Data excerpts
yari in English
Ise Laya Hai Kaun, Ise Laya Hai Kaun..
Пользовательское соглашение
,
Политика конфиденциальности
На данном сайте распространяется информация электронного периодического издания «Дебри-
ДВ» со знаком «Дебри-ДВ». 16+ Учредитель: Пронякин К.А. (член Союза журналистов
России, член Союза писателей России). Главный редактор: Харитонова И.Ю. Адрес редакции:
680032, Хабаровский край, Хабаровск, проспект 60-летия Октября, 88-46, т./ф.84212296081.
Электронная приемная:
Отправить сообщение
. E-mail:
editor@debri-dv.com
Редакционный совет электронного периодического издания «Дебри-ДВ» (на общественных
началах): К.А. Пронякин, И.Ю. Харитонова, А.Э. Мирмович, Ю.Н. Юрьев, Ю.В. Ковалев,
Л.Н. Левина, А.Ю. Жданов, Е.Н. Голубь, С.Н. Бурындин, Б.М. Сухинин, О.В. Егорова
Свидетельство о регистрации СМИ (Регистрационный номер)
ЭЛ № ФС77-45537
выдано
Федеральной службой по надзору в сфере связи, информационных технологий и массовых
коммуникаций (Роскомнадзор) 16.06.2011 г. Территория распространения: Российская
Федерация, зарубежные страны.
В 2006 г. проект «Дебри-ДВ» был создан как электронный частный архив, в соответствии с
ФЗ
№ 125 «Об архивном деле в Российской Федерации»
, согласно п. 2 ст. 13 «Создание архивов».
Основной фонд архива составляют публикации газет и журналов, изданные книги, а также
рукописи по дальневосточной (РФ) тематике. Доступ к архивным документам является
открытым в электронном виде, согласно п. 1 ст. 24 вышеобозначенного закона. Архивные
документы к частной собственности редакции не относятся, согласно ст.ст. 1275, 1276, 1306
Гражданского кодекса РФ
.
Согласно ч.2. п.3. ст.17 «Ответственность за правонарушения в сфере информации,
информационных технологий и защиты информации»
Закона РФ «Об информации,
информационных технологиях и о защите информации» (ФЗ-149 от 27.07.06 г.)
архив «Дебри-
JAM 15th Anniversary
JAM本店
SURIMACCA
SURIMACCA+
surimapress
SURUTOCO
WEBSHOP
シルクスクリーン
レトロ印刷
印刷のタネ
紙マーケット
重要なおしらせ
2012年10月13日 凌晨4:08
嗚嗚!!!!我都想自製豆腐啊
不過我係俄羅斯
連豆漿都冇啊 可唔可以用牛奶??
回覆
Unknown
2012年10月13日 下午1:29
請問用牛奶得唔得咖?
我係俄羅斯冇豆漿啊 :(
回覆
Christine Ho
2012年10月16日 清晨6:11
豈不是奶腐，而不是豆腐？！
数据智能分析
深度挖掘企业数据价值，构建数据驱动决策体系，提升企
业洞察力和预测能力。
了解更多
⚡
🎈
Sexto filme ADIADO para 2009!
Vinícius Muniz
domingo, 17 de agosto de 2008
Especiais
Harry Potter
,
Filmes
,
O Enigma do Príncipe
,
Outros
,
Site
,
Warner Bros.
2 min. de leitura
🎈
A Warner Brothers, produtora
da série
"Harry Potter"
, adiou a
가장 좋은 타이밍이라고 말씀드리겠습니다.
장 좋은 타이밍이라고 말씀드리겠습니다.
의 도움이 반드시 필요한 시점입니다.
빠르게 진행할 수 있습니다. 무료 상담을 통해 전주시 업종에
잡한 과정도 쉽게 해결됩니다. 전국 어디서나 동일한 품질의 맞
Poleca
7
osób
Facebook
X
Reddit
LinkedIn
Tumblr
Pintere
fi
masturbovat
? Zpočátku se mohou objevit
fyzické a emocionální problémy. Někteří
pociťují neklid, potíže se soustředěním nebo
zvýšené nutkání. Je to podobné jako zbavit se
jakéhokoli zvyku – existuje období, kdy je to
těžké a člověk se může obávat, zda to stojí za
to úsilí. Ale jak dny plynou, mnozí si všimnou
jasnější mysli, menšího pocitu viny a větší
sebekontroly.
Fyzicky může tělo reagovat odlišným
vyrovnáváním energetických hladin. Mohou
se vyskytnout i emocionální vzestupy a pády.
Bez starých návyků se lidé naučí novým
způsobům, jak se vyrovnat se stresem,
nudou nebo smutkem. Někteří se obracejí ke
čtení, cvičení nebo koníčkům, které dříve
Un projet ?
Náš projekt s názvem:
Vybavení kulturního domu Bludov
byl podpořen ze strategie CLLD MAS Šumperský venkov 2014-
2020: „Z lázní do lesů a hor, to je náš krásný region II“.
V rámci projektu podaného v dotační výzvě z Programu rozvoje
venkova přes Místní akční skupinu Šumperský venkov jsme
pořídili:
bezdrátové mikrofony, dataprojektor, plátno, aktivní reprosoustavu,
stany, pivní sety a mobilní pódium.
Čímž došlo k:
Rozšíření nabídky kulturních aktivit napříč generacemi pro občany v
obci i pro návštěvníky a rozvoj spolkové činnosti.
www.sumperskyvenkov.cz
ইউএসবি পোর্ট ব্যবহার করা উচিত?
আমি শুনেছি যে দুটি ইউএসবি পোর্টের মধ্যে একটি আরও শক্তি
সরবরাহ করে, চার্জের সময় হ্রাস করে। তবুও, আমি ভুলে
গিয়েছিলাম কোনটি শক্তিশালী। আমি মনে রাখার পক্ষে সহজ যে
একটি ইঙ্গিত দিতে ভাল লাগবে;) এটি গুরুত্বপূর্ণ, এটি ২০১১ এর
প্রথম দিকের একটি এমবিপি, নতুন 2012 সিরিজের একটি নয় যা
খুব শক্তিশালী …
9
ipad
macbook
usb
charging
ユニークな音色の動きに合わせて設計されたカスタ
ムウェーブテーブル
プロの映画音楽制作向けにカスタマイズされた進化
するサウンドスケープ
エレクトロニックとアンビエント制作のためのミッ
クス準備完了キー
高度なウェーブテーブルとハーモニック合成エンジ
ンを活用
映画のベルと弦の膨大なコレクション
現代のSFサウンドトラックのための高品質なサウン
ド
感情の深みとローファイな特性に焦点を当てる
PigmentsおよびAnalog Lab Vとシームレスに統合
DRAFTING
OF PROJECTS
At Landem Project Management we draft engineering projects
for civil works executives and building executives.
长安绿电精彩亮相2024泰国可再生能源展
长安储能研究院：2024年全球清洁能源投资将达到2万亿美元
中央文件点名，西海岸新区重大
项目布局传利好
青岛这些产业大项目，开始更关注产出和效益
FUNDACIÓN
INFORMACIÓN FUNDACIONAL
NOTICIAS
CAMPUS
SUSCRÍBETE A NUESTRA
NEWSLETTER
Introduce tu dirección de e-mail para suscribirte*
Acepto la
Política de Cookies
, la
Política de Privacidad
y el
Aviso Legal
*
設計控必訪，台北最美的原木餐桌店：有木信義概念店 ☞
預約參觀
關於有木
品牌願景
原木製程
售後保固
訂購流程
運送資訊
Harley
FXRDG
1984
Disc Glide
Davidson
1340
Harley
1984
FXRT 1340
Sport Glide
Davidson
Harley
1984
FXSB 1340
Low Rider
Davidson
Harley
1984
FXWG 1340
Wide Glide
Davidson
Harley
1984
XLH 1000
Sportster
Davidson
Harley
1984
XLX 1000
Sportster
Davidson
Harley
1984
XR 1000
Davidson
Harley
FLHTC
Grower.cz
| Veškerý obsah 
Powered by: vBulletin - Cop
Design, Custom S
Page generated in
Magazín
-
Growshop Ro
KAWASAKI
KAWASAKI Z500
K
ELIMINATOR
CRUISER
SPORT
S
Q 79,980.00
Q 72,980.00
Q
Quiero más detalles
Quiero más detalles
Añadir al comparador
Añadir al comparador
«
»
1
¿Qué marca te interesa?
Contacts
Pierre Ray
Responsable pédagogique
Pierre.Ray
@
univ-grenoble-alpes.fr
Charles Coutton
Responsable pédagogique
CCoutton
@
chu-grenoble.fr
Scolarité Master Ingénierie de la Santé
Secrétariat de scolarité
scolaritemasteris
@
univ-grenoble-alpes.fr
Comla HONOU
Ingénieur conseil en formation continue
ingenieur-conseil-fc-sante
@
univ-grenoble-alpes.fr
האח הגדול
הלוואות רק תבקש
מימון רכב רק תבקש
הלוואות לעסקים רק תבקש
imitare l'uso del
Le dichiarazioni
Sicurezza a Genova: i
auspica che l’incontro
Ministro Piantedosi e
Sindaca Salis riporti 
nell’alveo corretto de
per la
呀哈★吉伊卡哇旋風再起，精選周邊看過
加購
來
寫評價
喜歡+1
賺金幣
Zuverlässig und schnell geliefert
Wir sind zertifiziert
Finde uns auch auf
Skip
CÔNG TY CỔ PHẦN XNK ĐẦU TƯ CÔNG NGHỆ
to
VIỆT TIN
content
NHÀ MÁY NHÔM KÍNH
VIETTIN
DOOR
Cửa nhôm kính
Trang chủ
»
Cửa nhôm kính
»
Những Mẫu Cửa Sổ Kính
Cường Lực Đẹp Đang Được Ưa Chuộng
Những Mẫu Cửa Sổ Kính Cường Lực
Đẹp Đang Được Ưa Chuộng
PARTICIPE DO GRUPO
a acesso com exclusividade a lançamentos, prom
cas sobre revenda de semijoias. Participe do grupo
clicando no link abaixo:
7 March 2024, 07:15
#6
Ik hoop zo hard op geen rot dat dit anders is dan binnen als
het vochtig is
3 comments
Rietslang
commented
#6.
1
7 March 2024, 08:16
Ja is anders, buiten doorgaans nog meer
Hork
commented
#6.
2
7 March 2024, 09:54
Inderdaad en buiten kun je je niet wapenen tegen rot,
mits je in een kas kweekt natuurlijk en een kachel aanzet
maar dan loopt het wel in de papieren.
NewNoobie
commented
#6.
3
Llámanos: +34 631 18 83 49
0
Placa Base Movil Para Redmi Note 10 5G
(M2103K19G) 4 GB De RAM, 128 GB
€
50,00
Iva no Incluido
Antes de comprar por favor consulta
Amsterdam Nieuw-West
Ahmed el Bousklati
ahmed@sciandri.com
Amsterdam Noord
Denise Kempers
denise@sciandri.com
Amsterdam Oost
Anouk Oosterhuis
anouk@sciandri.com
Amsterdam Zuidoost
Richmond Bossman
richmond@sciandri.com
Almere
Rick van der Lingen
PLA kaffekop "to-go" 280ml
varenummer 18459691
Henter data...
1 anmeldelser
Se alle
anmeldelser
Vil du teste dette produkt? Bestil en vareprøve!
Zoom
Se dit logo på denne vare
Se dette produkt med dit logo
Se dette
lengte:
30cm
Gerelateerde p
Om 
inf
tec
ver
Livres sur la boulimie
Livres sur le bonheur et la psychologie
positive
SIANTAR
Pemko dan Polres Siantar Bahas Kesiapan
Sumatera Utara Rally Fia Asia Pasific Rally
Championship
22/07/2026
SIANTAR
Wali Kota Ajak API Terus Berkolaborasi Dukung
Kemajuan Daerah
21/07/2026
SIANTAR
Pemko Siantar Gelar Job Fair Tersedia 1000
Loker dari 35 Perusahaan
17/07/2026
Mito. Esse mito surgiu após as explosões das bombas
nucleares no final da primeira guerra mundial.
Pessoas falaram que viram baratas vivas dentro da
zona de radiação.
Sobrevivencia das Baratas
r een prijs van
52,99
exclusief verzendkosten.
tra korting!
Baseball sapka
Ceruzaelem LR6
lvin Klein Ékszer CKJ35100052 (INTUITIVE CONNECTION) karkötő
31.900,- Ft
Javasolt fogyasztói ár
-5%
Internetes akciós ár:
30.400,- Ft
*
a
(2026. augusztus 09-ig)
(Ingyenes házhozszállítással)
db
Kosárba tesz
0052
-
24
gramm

# [What the task requires]
Determine the number of lines in the preceding data that contain the word "периодического". Reply with that number only.

# [Expected answer]
2